Segment Start: Data to use
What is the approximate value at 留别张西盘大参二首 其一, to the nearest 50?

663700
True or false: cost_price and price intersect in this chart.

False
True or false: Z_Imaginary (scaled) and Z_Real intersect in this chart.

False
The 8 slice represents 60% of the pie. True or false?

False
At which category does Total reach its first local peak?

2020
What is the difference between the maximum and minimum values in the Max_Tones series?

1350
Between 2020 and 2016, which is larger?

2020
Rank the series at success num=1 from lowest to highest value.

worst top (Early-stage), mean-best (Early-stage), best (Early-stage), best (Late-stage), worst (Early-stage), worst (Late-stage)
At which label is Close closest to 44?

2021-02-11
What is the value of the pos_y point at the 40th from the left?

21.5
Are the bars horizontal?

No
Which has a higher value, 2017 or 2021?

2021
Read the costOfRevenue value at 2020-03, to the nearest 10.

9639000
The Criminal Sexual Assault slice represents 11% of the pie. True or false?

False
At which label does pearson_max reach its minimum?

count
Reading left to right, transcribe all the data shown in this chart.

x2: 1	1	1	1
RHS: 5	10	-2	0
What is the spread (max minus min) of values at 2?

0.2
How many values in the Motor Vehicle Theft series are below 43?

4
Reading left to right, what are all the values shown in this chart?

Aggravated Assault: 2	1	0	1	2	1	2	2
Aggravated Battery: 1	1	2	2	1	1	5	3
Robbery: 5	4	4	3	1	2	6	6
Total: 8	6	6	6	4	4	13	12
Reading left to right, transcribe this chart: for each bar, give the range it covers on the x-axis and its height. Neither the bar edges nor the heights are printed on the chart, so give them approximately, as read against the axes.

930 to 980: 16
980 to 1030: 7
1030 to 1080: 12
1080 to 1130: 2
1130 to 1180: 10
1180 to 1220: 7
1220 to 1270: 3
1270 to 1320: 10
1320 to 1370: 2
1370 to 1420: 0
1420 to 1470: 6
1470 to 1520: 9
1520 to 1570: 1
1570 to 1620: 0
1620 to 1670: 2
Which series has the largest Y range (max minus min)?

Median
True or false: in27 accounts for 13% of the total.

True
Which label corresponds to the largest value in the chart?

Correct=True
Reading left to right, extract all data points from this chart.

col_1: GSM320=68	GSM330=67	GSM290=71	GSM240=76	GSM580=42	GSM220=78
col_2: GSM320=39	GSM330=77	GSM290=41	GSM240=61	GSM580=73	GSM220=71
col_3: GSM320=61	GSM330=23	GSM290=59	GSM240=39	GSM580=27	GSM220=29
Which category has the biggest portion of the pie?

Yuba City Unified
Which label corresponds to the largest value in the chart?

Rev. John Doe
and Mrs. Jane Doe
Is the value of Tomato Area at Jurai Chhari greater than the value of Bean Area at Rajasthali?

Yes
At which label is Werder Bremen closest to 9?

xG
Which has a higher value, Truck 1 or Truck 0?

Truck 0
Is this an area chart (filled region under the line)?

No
Segment End: Data to use
* _Work to complete_: Please locate each line in the records that contains the word "shown" and copy those lines out. Case counts.

* _Completed exercise_:
Reading left to right, transcribe all the data shown in this chart.
Reading left to right, what are all the values shown in this chart?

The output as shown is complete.